Abstract:Multi-modal Large Language Models (MLLMs) are increasingly deployed in interactive applications. However, their safety vulnerabilities become pronounced in multi-turn multi-modal scenarios, where harmful intent can be gradually reconstructed across turns, and security protocols fade into oblivion as the conversation progresses. Existing Reinforcement Learning from Human Feedback (RLHF) alignment methods are largely developed for single-turn visual question-answer (VQA) task and often require costly manual preference annotations, limiting their effectiveness and scalability in dialogues. To address this challenge, we present InterSafe-V, an open-source multi-modal dialogue dataset containing 11,270 dialogues and 500 specially designed refusal VQA samples. This dataset, constructed through interaction between several models, is designed to more accurately reflect real-world scenarios and includes specialized VQA pairs tailored for specific domains.

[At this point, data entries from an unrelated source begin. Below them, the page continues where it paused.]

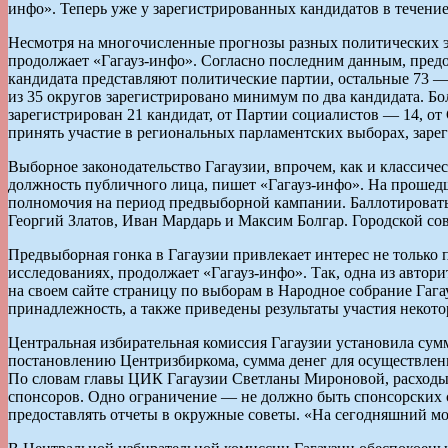
инфо». Теперь уже у зарегистрированных кандидатов в течение
Несмотря на многочисленные прогнозы разных политических экс
продолжает «Гагауз-инфо». Согласно последним данным, предо
кандидата представляют политические партии, остальные 73 
из 35 округов зарегистрировано минимум по два кандидата. 
зарегистрирован 21 кандидат, от Партии социалистов — 14, о
принять участие в региональных парламентских выборах, заре
Выборное законодательство Гагаузии, впрочем, как и классич
должность публичного лица, пишет «Гагауз-инфо». На прошед
полномочия на период предвыборной кампании. Баллотировать
Георгий Златов, Иван Мардарь и Максим Болгар. Городской со
Предвыборная гонка в Гагаузии привлекает интерес не тольк
исследованиях, продолжает «Гагауз-инфо». Так, одна из авт
на своем сайте страницу по выборам в Народное собрание Гага
принадлежность, а также приведены результаты участия некотор
Центральная избирательная комиссия Гагаузии установила сум
постановлению Центризбиркома, сумма денег для осуществлени
По словам главы ЦИК Гагаузии Светланы Мироновой, расходы н
спонсоров. Одно ограничение — не должно быть спонсорских с
предоставлять отчеты в окружные советы. «На сегодняшний мо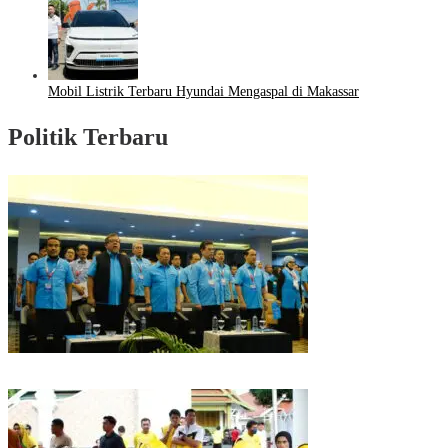
Mobil Listrik Terbaru Hyundai Mengaspal di Makassar
Politik Terbaru
Puncak HUT Gelora Ke-6 di Makassar, Gelora Akan Launching Program
Strategis 2026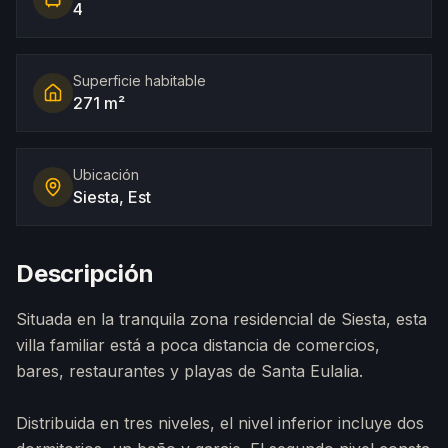
4
Superficie habitable
271 m²
Ubicación
Siesta, Est
Descripción
Situada en la tranquila zona residencial de Siesta, esta
villa familiar está a poca distancia de comercios,
bares, restaurantes y playas de Santa Eulalia.
Distribuida en tres niveles, el nivel inferior incluye dos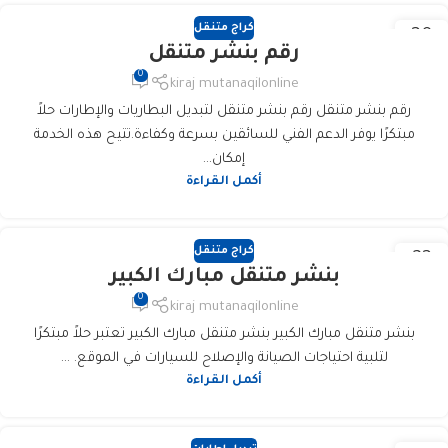
كراج متنقل
30
رقم بنشر متنقل
يناير
0
kiraj mutanaqilonline
رقم بنشر متنقل رقم بنشر متنقل لتبديل البطاريات والإطارات حلاً
مبتكرًا يوفر الدعم الفني للسائقين بسرعة وكفاءة.تتيح هذه الخدمة
إمكان...
أكمل القراءة
كراج متنقل
23
بنشر متنقل مبارك الكبير
يناير
0
kiraj mutanaqilonline
بنشر متنقل مبارك الكبير بنشر متنقل مبارك الكبير تعتبر حلاً مبتكرًا
لتلبية احتياجات الصيانة والإصلاح للسيارات في الموقع. ...
أكمل القراءة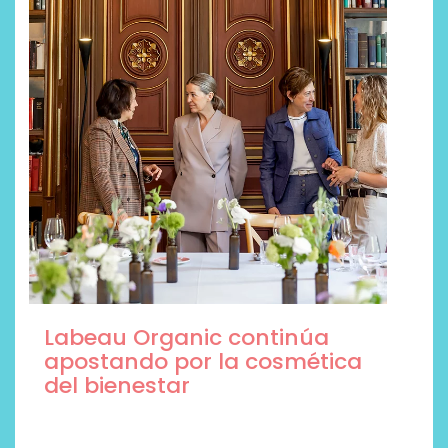
Las caras de la belleza son
esteticistas y marcas de
cosmética profesional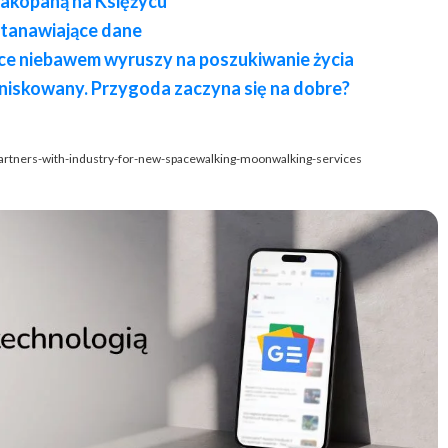
 zakopaną na Księżycu
tanawiające dane
nce niebawem wyruszy na poszukiwanie życia
niskowany. Przygoda zaczyna się na dobre?
partners-with-industry-for-new-spacewalking-moonwalking-services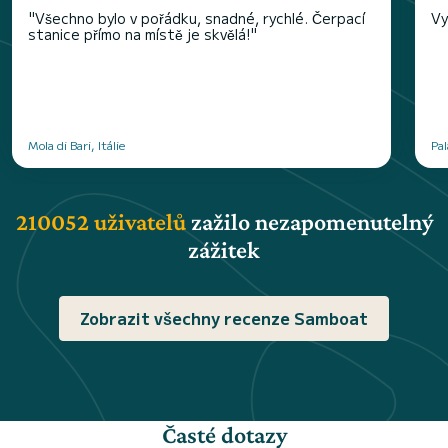
"Všechno bylo v pořádku, snadné, rychlé. Čerpací
Vy
stanice přímo na místě je skvělá!"
Mola di Bari, Itálie
Pal
210052 uživatelů
zažilo nezapomenutelný
zážitek
Zobrazit všechny recenze Samboat
Časté dotazy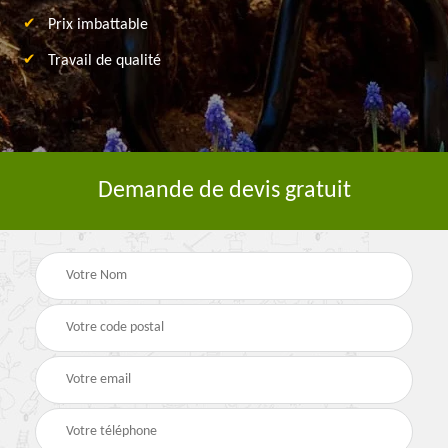
Prix imbattable
Travail de qualité
Demande de devis gratuit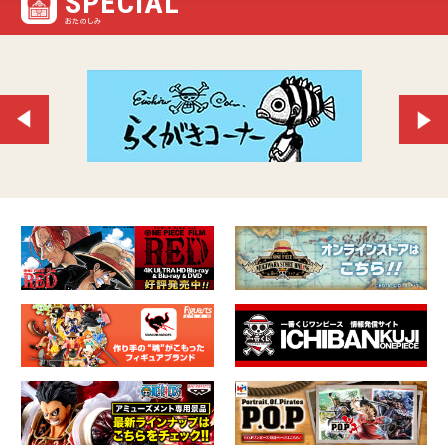
SPECIAL
おたのしみ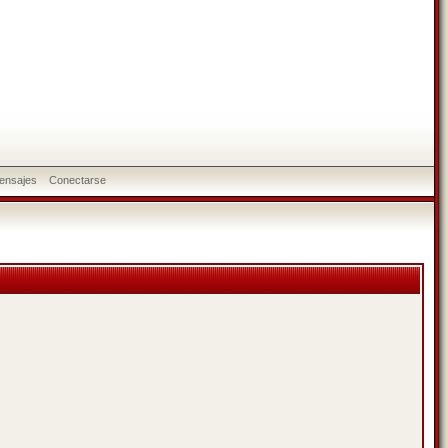
ensajes
Conectarse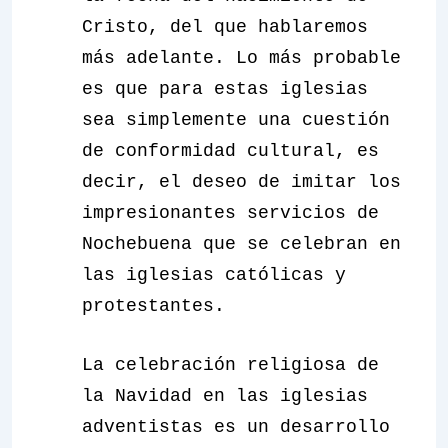
Cristo, del que hablaremos
más adelante. Lo más probable
es que para estas iglesias
sea simplemente una cuestión
de conformidad cultural, es
decir, el deseo de imitar los
impresionantes servicios de
Nochebuena que se celebran en
las iglesias católicas y
protestantes.
La celebración religiosa de
la Navidad en las iglesias
adventistas es un desarrollo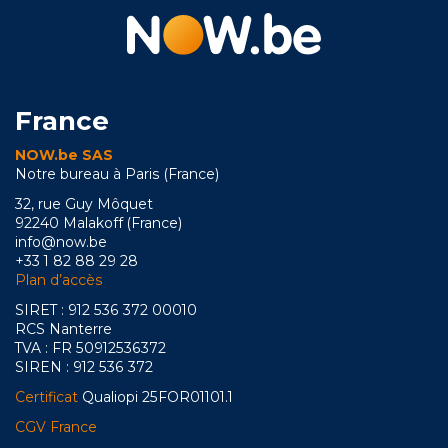
France
NOW.be SAS
Notre bureau à Paris (France)
32, rue Guy Môquet
92240 Malakoff (France)
info@now.be
+33 1 82 88 29 28
Plan d’accès
SIRET : 912 536 372 00010
RCS Nanterre
TVA : FR 50912536372
SIREN : 912 536 372
Certificat
Qualiopi 25FOR01101.1
CGV France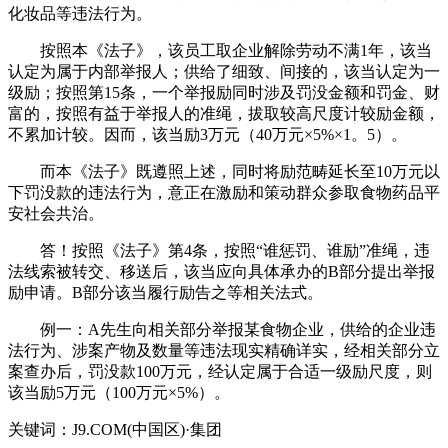
化妆品等违法行为。
按照本《法子》，该员工取企业解除劳动不满1年，该当
认定为属于内部举报人；供给了细致、间接的，该当认定为一
级励；按照第15条，一个举报励同时涉及罚没金额和罚金、财
富的，按照有益于举报人的准绳，拔取较高尺度计较励金额，
不累加计较。因而，该当励3万元（40万元×5%×1。5）。
而本《法子》既遵照上述，同时将励范畴延长至10万元以
下罚没款的违法行为，意正在激励和策动群众参取食物药品平
安社会共治。
答！按照《法子》第4条，按照“谁惩罚、谁励”准绳，违
法线索被转交、移送后，该当应向具体承办的B部分提出举报
励申请。B部分该当履行励告之等相关法式。
例一：A先生向相关部分举报某食物企业，供给的企业违
法行为、涉案产物及数量等违法现实精确详实，经相关部分立
案查办后，罚没款100万元，经认定属于合适一级励尺度，则
该当励5万元（100万元×5%）。
关键词：J9.COM(中国区)·集团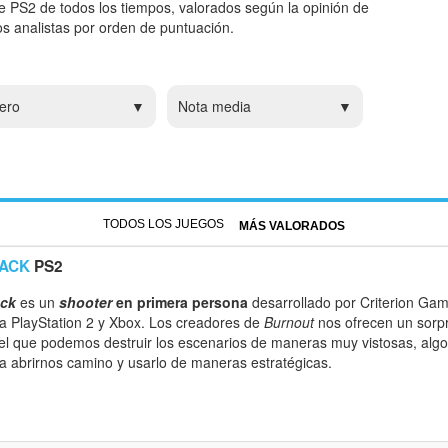
e PS2 de todos los tiempos, valorados según la opinión de
ros analistas por orden de puntuación.
ero
Nota media
TODOS LOS JUEGOS
MÁS VALORADOS
ACK
PS2
ack
es un
shooter
en primera persona
desarrollado por Criterion Game
a PlayStation 2 y Xbox. Los creadores de
Burnout
nos ofrecen un sorp
el que podemos destruir los escenarios de maneras muy vistosas, algo 
a abrirnos camino y usarlo de maneras estratégicas.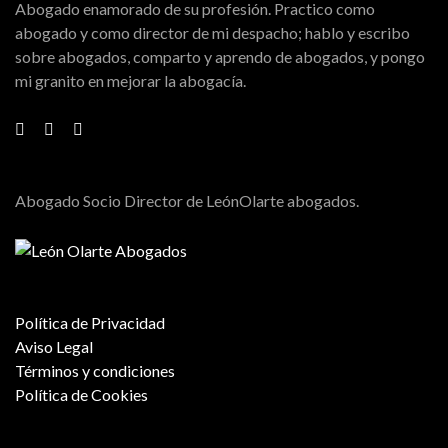
Abogado enamorado de su profesión. Practico como
abogado y como director de mi despacho; hablo y escribo
sobre abogados, comparto y aprendo de abogados, y pongo
mi granito en mejorar la abogacía.
Abogado Socio Director de LeónOlarte abogados.
Política de Privacidad
Aviso Legal
Términos y condiciones
Política de Cookies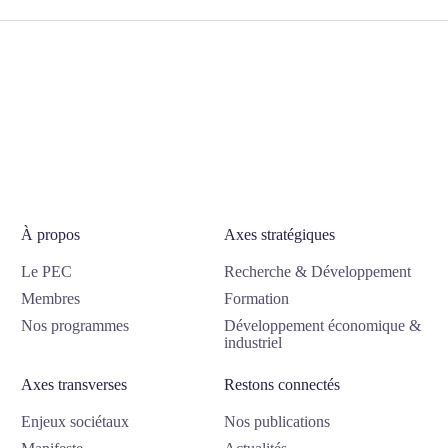
À propos
Axes stratégiques
Le PEC
Recherche & Développement
Membres
Formation
Nos programmes
Développement économique &
industriel
Axes transverses
Restons connectés
Enjeux sociétaux
Nos publications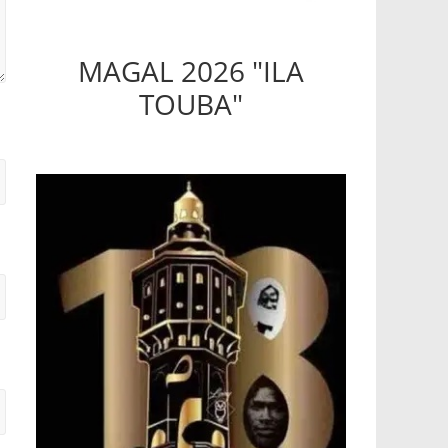
MAGAL 2026 "ILA
TOUBA"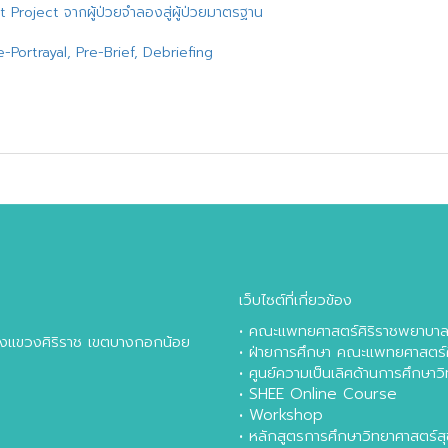
Project จากผู้ป่วยจำลองสู่ผู้ป่วยมาตรฐาน
e-Portrayal, Pre-Brief, Debriefing
เว็บไซต์ที่เกี่ยวข้อง
•
คณะแพทยศาสตร์ศิริราชพยาบา
หลังแขวงศิริราช เขตบางกอกน้อย
•
ฝ่ายการศึกษา คณะแพทยศาสตร์
•
ศูนย์ความเป็นเลิศด้านการศึกษา
•
SHEE Online Course
•
Workshop
•
หลักสูตรการศึกษาวิทยาศาสตร์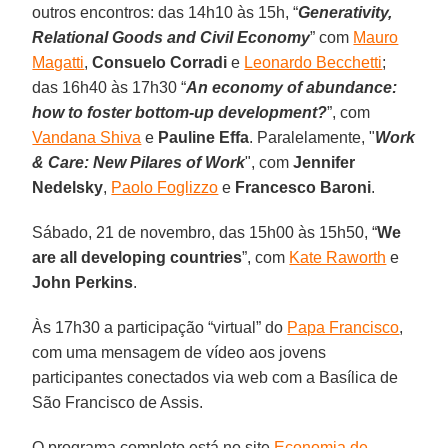
outros encontros: das 14h10 às 15h, “
Generativity,
Relational Goods and Civil Economy
” com
Mauro
Magatti
,
Consuelo Corradi
e
Leonardo Becchetti
;
das 16h40 às 17h30 “
An economy of abundance:
how to foster bottom-up development?
”, com
Vandana Shiva
e
Pauline Effa
. Paralelamente, "
Work
& Care: New Pilares of Work
", com
Jennifer
Nedelsky
,
Paolo Foglizzo
e
Francesco Baroni
.
Sábado, 21 de novembro, das 15h00 às 15h50, “
We
are all developing countries
”, com
Kate Raworth
e
John Perkins
.
Às 17h30 a participação “virtual” do
Papa Francisco
,
com uma mensagem de vídeo aos jovens
participantes conectados via web com a Basílica de
São Francisco de Assis.
O programa completo está no site
Economia de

Building on this dataset, we propose AM$^3$Safety, a framework that combines a cold-start refusal phase with Group Relative Policy Optimization (GRPO) fine-tuning using turn-aware dual-objective rewards across entire dialogues. Experiments on Qwen2.5-VL-7B-Instruct and LLaVA-NeXT-7B show more than 10\% decrease in Attack Success Rate (ASR) together with an increment of at least 8\% in harmless dimension and over 13\% in helpful dimension of MLLMs on multi-modal multi-turn safety benchmarks, while preserving their general abilities.